Reporter's Note: President Obama had a very busy week what with health care, comments on the Cambridge matter, fundraisers, and a prime time news conference. No doubt he could use a break; maybe a nice movie this weekend! Hence, the subject of my daily letter to the White House.
Tom Foreman | Bio
Dear Mr. President,
As you may recall, I’ve been keeping you up to date on my family’s screenings of great movies over this summer. My younger daughter came up with the idea, and we’ve made reasonable progress. Perhaps if you would quit making me stay late at work by making news so often we’d make even better progress. Ha! Anyway, this week’s selection is kind of an odd one for mid-summer, (speaking of which, we also saw that new film “500 Days of Summer” a few days back…excellent! Really well-written, acted, directed. Four thumbs up from the Foreman family!) but a favorite nonetheless: “Doctor Zhivago.”
Now I know that this film has long been praised for its beautiful cinematography, epic nature, the backdrop of the Russian revolution, the incredible scenes of winter, the drama of life in big times. It’s all wonderful to behold, but what I most love this movie for is a single line, as Komarovski describes Zhivago: “There are two kinds of men and only two. And that young man is one kind. He is high-minded. He is pure. He’s the kind of man the world pretends to look up to, and in fact despises.”

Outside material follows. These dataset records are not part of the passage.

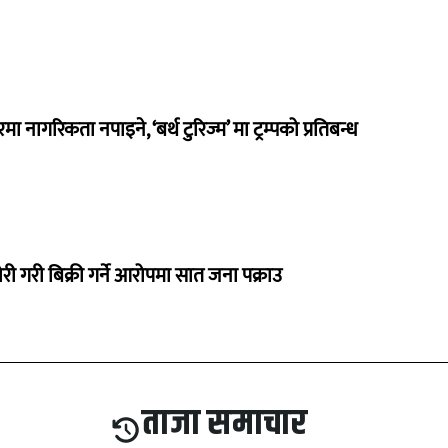
नागरिकता नपाइने, ‘बर्थ टुरिज्म’ मा ट्रम्पको प्रतिबन्ध
ोरी गरी बिक्री गर्ने आरोपमा सात जना पक्राउ
ताजा समाचार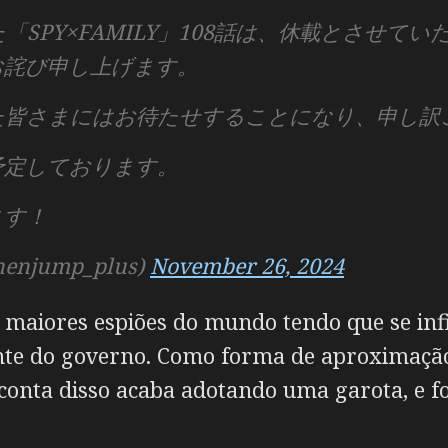
「SPY×FAMILY」108話は、休載とさせて
お詫び申し上げます。
た皆さまにはお待たせすることになり、申し訳
を予定しております。
ます！
njump_plus)
November 26, 2024
maiores espiões do mundo tendo que se infi
te do governo. Como forma de aproximação d
 conta disso acaba adotando uma garota, e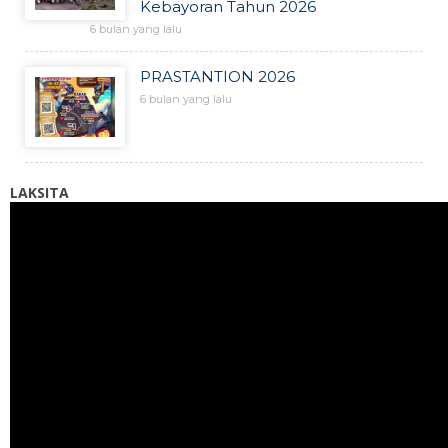
Kebayoran Tahun 2026
6 bulan yang lalu
PRASTANTION 2026
6 bulan yang lalu
LAKSITA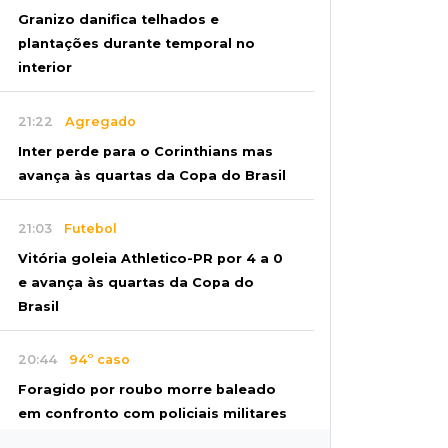
Granizo danifica telhados e
plantações durante temporal no
interior
21:22
Agregado
Inter perde para o Corinthians mas
avança às quartas da Copa do Brasil
21:03
Futebol
Vitória goleia Athletico-PR por 4 a 0
e avança às quartas da Copa do
Brasil
20:44
94º caso
Foragido por roubo morre baleado
em confronto com policiais militares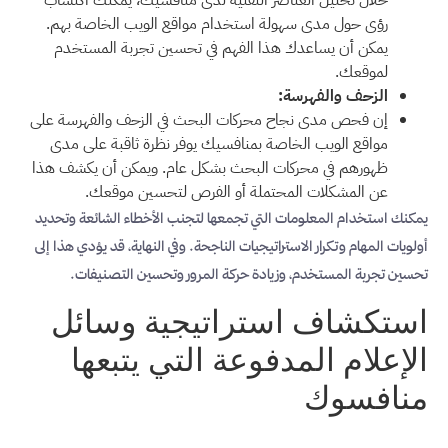
خلال تحليل العناصر التقنية لدى منافسيك، يمكنك اكتساب
رؤى حول مدى سهولة استخدام مواقع الويب الخاصة بهم.
يمكن أن يساعدك هذا الفهم في تحسين تجربة المستخدم
لموقعك.
الزحف والفهرسة:
إن فحص مدى نجاح محركات البحث في الزحف والفهرسة على
مواقع الويب الخاصة بمنافسيك يوفر نظرة ثاقبة على مدى
ظهورهم في محركات البحث بشكل عام. ويمكن أن يكشف هذا
عن المشكلات المحتملة أو الفرص لتحسين موقعك.
يمكنك استخدام المعلومات التي تجمعها لتجنب الأخطاء الشائعة وتحديد
أولويات المهام وتكرار الاستراتيجيات الناجحة. وفي النهاية، قد يؤدي هذا إلى
تحسين تجربة المستخدم، وزيادة حركة المرور وتحسين التصنيفات.
استكشاف استراتيجية وسائل
الإعلام المدفوعة التي يتبعها
منافسوك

Don’t look for any hidden or secret meaning in my mention of this. I’m not writing with a nod and a wink your way, nor any aspersions either. It’s just that I think that quote can have great meaning for any person, in any station in life, who aspires to goodness.
We have to teach our daughters good manners; how to be decent, caring human beings. Sometimes that has put them at odds with some group that wants to do otherwise, and they have find themselves elbowed from some social circle as a result, just as I have.
At such times, I have mentioned that quote. I tell them being good can often mean being lonely. If you strive for greatness, you must be aware that not everyone shares that goal, and some will resent you for it. Sometimes you will do the right thing in a quest for excellence, in defense of justice, or out of simple compassion for another, and you may be ridiculed for it. Do it anyway. Being lonely, unpopular, even driven from the field, is better than betraying the things you believe in and the trust of those who believe in you.
Maybe I’m reading too much into that old movie. But I wait for that line every time, and in a strange way I take comfort in it. So if you want to come over for the screening, give me a ring. We’ll save a chair. Or four, if you want to bring the family.